In 2019, the Musée d’art contemporain de Lyon offers Maxwell Alexandre, a Young Brazilian artist, his first monographic exhibition outside Brazil. For this occasion, the museum welcomes the artist for a month-long residency in Lyon.
Born in Rio de Janeiro in 1990, Maxwell Alexandre graduated in design from the PUC-RJ (Pontifical Catholic University of Rio de Janeiro) in 2016. His early rollerblading career profoundly influenced his perception of urban space. Zipping through the city, he traversed a dizzying flow of images and in his work he now attempts to capture some of that energy and transfer it to his art.

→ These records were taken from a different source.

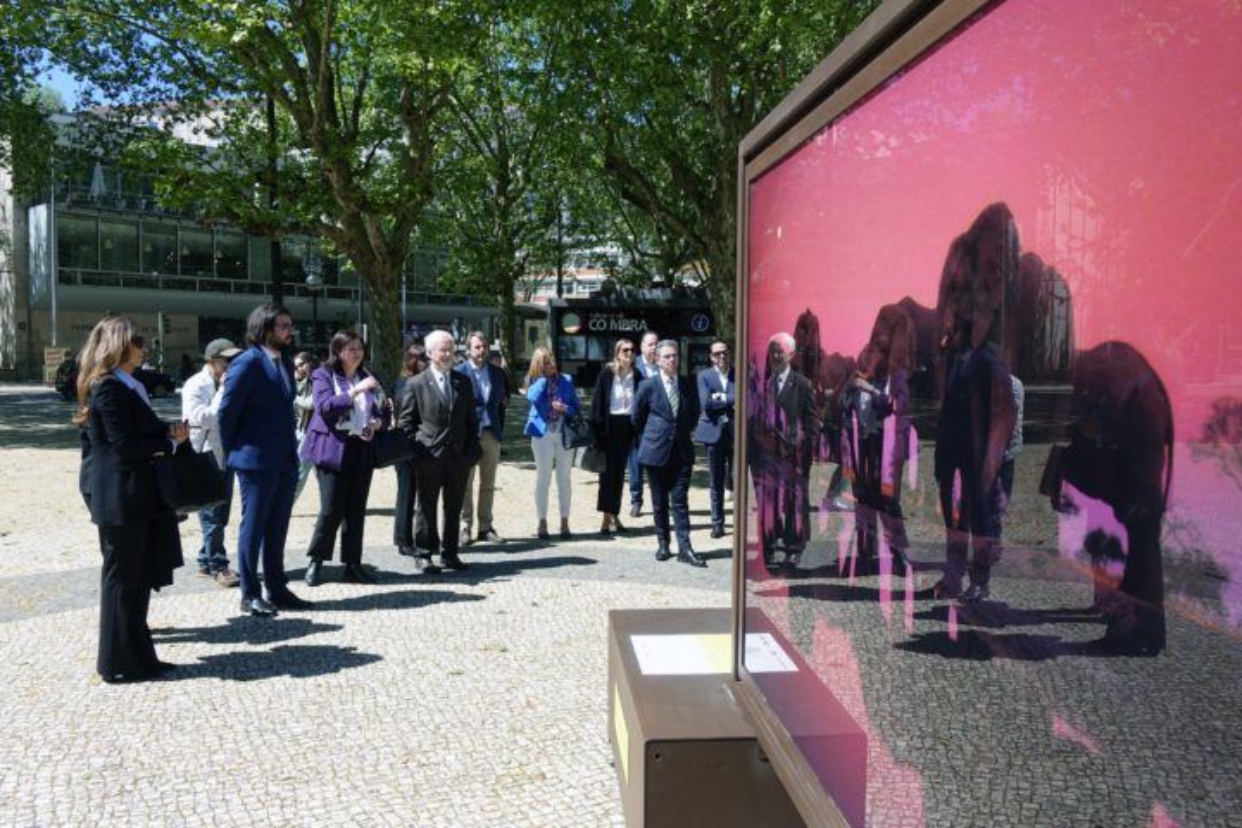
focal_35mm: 29
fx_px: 1000
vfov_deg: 45.0
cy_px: 414
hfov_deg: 63.7
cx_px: 621
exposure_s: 1/400
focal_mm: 10.49
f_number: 4
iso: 100
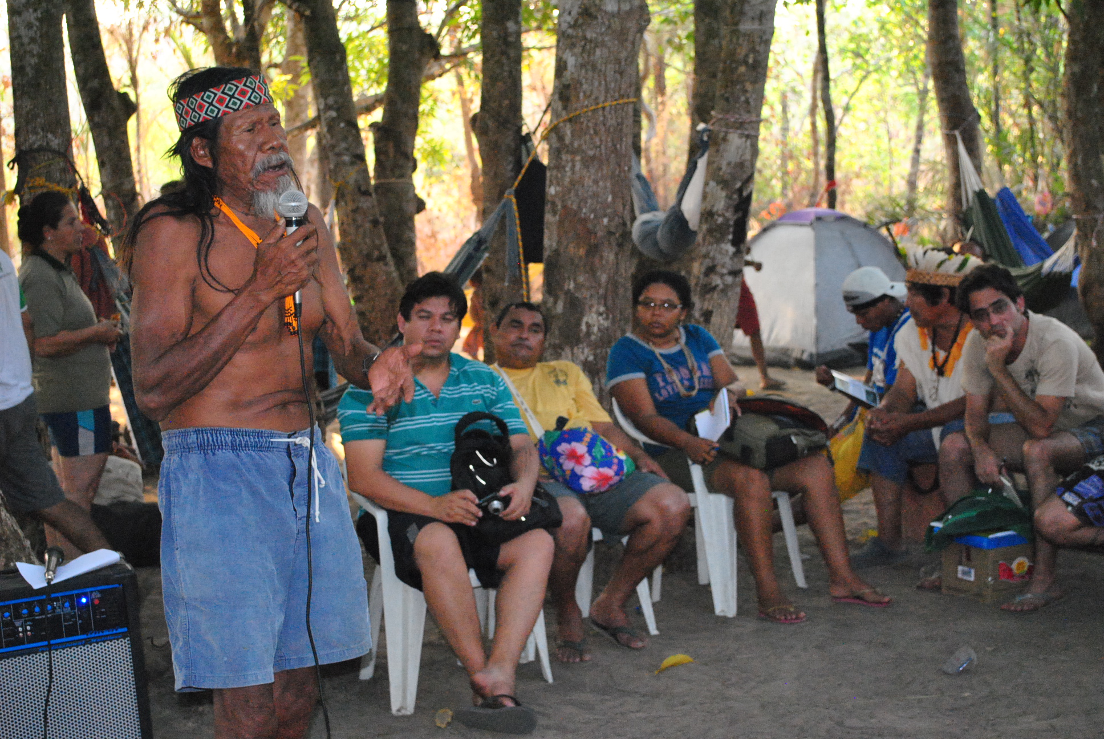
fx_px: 1842
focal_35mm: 60
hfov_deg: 33.4
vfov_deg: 22.7
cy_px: 370
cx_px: 552
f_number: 5.3
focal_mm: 40
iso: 1600
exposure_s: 1/200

Inspired by mural painting and rap music, his works represent the collective and refer to numerous socio-political and cultural issues, particularly the place of minorities.

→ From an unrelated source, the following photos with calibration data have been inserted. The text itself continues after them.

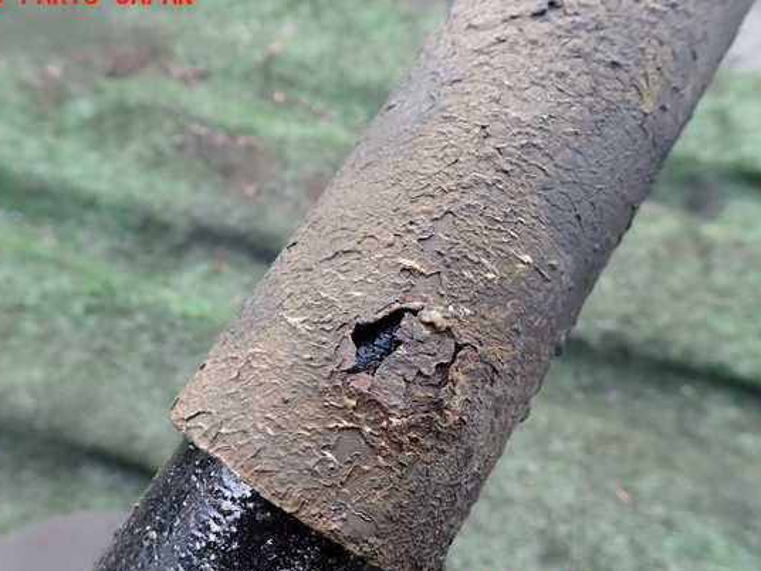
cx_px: 361
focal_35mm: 28
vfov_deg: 49.7
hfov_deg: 63.4
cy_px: 297
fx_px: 616
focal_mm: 4.5
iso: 100
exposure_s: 1/100
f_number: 2.8
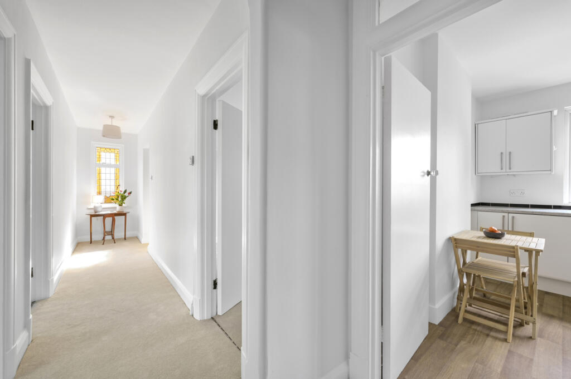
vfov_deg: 81.1
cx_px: 286
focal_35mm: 14
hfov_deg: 104.3
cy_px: 190
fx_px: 222
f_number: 16
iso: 200
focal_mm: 14
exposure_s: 1
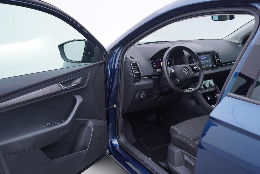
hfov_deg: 53.1
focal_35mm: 36
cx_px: 130
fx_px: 260
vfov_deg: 36.9
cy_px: 87
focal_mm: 24
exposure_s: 1/50
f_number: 3.2
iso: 125
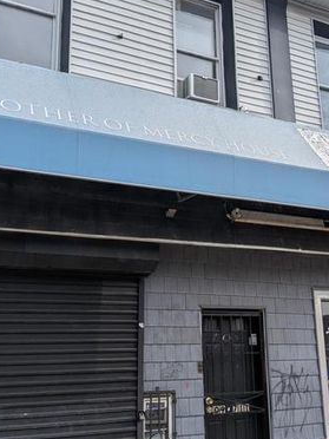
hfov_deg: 33.4
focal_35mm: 43
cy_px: 199
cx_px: 209
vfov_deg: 43.8
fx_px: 545
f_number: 1.7
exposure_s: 1/1447
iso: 29
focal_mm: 4.53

Using different supports such as brown paper, doors and iron window frames, he draws situations from daily life in which groups of anonymous individuals with roughly drawn faces (women, children in uniform, municipal workers, policemen, etc.) survive on the streets and alleyways of Rocinha, the biggest favela in Rio de Janeiro, where he lives and works.
By creating monumental and popular works, through his fluid and precise painting, the artist celebrates the Afro-Brazilian body in an adopted position of power.

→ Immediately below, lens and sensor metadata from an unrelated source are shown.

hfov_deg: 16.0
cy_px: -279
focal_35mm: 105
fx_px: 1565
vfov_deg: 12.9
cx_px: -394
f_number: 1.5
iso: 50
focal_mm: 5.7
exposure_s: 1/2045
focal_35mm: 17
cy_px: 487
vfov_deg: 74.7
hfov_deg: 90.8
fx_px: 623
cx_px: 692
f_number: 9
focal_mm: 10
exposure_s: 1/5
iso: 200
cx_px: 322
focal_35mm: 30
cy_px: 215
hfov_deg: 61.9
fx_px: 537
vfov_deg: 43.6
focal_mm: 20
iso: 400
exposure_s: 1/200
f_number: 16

Maxwell Alexandre takes his inspiration from life in Rocinha to create an engaged and complex narrative work in a Brazil fraught with tension. He can also be said to construct a unique universe composed of works that are at once powerful and fragile.
More information
Pardo é Papel, the title of the exhibition, which can be translated as “brown is the paper”, plays on the two senses of the word pardo. It is used to describe both the mixed-race population in Brazil and an orange brown wrapping paper which Maxwell Alexandre uses as a support for his paintings.
His large paintings populated by people with bleached hair mainly evoke the lives of the inhabitants of Rocinha, their day-to-day lives, their difficulties and their pride. Among the many figures represented, one recognizes key figures in Afrodescendant history, including militant political figures (Marielle Franco, Erica Malunguinho), celebrities from the world of art (Malick Sidibé, Jean-Michel Basquiat), and up and coming young artists like Lyz Parayzo.
Biographical elements are combined with icons from popular culture like the black Power Ranger in Megazord, advertising figurines (e.g. Danonino and Toddynho) as well as references to European classical art such as Mantegna’s Camera degli Sposi (“Bridal Chamber”).
The titles of his works are taken from rap songs, notably from BK’, Baco Exú do Blues, Djonga and Akira Presidente. He listens to these songs when he paints and his interpretation of them is presented here. A lua quer ser preta, se pinta no eclipse (The moon wants to be black, it was painted in an eclipse) or Eramos as cinzas e agora somos o fogo (We used to be ashes and now we are fire)–these titles have both a poetic
and a political dimension.
The background to this world, which is packed with meanings, is a searing critique of everyday violence and extreme poverty, pervasive racism and a rejection or even hostility to politics.
During a residency at macLYON, Maxwell Alexandre has created new paintings for the Lyon exhibition–a continuation of the Pardo é Papel series.